# Ship scale question



## Scorpitat (Oct 7, 2004)

Just got a kit of the Enterprise aircraft carrier by ARII, and it states it as 1:800 scale.

Not being that great at scale conversions, can anyone tell me roughly how long this kit would be, so I don't have to ruin the box, by removing the plastic wrap? Anyone also have any pics of this kit opened or finished they could post that I can "ohh and ahh" over?

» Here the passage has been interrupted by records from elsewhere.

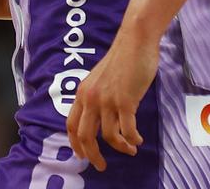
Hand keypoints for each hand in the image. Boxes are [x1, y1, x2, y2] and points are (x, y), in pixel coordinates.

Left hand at [65, 32, 156, 170]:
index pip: (71, 124)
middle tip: (101, 166)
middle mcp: (90, 98)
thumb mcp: (100, 80)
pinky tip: (138, 140)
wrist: (134, 42)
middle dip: (92, 155)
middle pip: (84, 135)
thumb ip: (97, 97)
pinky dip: (132, 139)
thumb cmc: (121, 60)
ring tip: (131, 150)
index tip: (82, 156)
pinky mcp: (125, 100)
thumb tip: (100, 118)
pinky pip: (126, 130)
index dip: (75, 143)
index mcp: (82, 93)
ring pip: (109, 136)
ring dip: (120, 148)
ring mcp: (107, 100)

Any help greatly appreciated!

Sincerely,
Scorp.

"Boldly GO!" :wave:


----------



## djnick66 (May 2, 2008)

Take the length of the real ship in inches (google is your friend) and divide by 800

Basically take the number of feet, multiply by 12 and divide by 800


----------



## Scorpitat (Oct 7, 2004)

Roughly 16 1/2 inches..........coooool!

Thanks for the help!

Scorp.


----------



## John P (Sep 1, 1999)

Why wouldn't you open the box? Aren't you going to build it?


----------



## djnick66 (May 2, 2008)

Its not like its a rare kit either. I always open kits for a few reasons, one to make sure its complete and not missing anything or a short shot. You can't exchange or return a bad kit 9 years later when you pop it open and find its missing something. Plus shrink wrap continues to shrink with time and warps the box lids badly.


----------



## Scorpitat (Oct 7, 2004)

Not building it yet John. It may end up being in the pile for awhile, or may be a winter project. Who knows. LOL

I have Vipers waiting to be built, a large Seaview and Flying Sub staring at me, and of COURSE, the NEW BATTLESTAR is on it's way, and jumping to the front of the build line..........ya know what I mean?

Sincerely,
Scorp.

"Boldly GO!" :wave:


----------



## irishtrek (Sep 17, 2005)

All modern day super carriers are about 1000- 1200 feet long.
And if you really want to know go to www.hazegray.org and if you can't still find what you're looking for then try www.navsource.org and click on what ever ship name you are wanting info on.


----------